Every day, it seems, I see more examples of non-toxic masculinity all around. It’s exciting to watch so many storytellers and big studios begin to get it. I have a list of characters I think are good representations of healthy masculinity—that is non-toxic.
Jake Peralta, on Brooklyn 99 is a great example. He is very open to apologizing, is powerfully competitive but loves it when someone else he cares about succeeds instead because they were better. He is strong and good at what he does, but goes all dreamy when his partner shows her skills and what she is capable of. He wants to protect the people around him, but never infantilize them or dismiss them or disrespect them. And even though he loves to just be a big kid, blowing things up, making everything into a contest or an innuendo or jumping in on a joke, he knows where the line is and would never demean or restrict anyone else. In fact, he is often so blown away by the successes of the people around him that he loses track of what he was pursuing, in support of them.
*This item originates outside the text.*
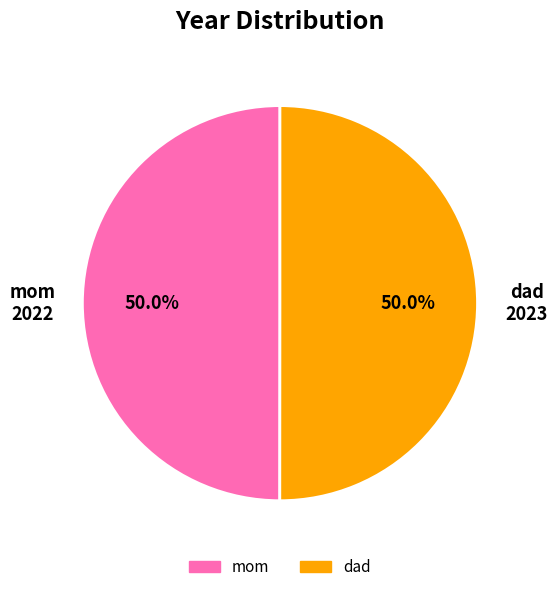

Is the sum of mom and dad greater than half?

Yes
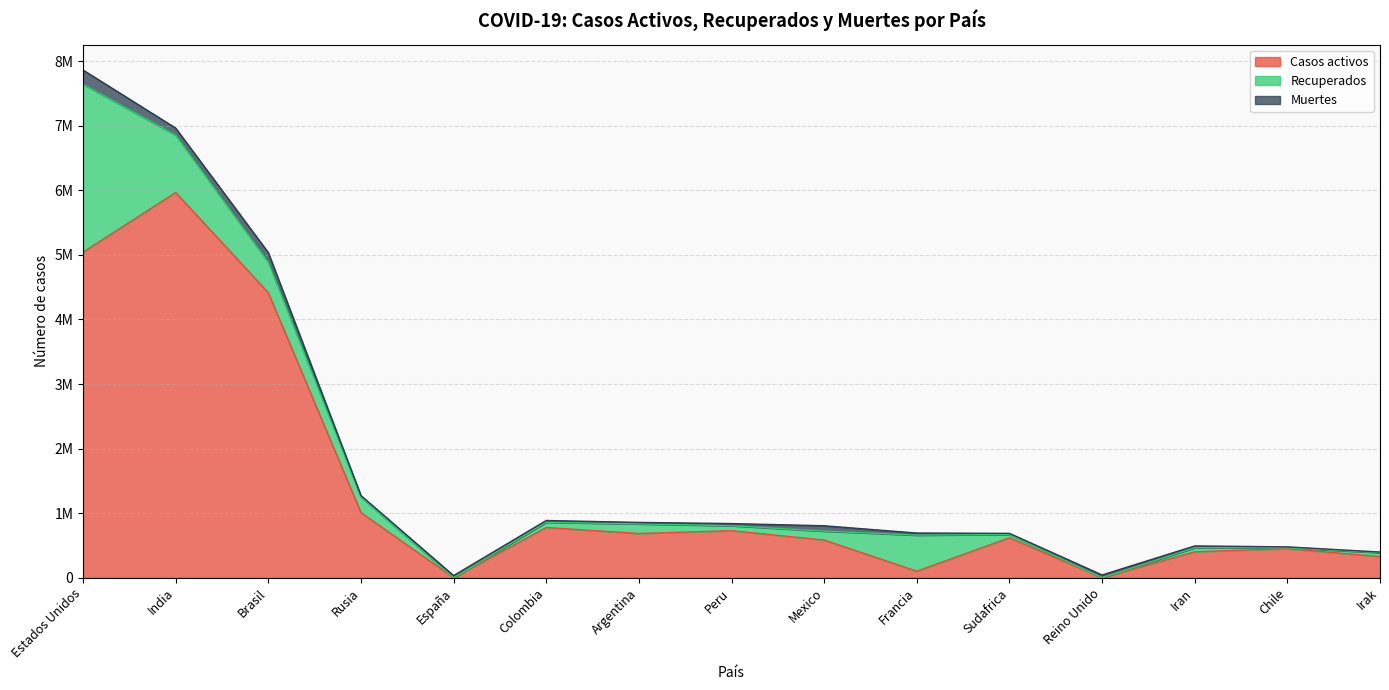

What is the difference between the maximum and minimum values in the Recuperados series?

2603286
This doesn’t detract from the fact that Terry Jeffords, Captain Holt, and even Boyle make a great case for healthy masculinity because they do. Boyle is Loyal and unafraid to get lost in what he loves, but he will also be the first one to take a bullet for someone. Captain Holt seems restrained but knows exactly how excited people get when he shows them his emotional side and uses that to make people happy. And Terry is just all man, willing to cry when he feels it and be delicate and whimsical about his family, fearless for himself, he is only worried about hurting them or leaving them alone. Every one of them will be the first ones to call out the women around them when they are just better at something.
We’re seeing more men who are equal parts powerful and strong and effective and vulnerable, loving, supportive, making room for the women around them, showing admiration, expressing themselves, not afraid of being silly or sensitive or a part of something that is not “man-driven” at its core.
It’s freeing for men, in reality. When The Rock makes it clear that he has struggled with depression or Terry Crews talks about his past experiences with abuse, it opens the door for men to be everything they want to be plus vulnerable and that can save lives.
We don’t often talk about the damage that the patriarchy has done to boys and to men (especially transmen) because it’s part of a long list of damage that comes from this drive to conform to a model that distances all of us. But it’s empowering knowing that young men today have role models that let them be the kind of men they want to be.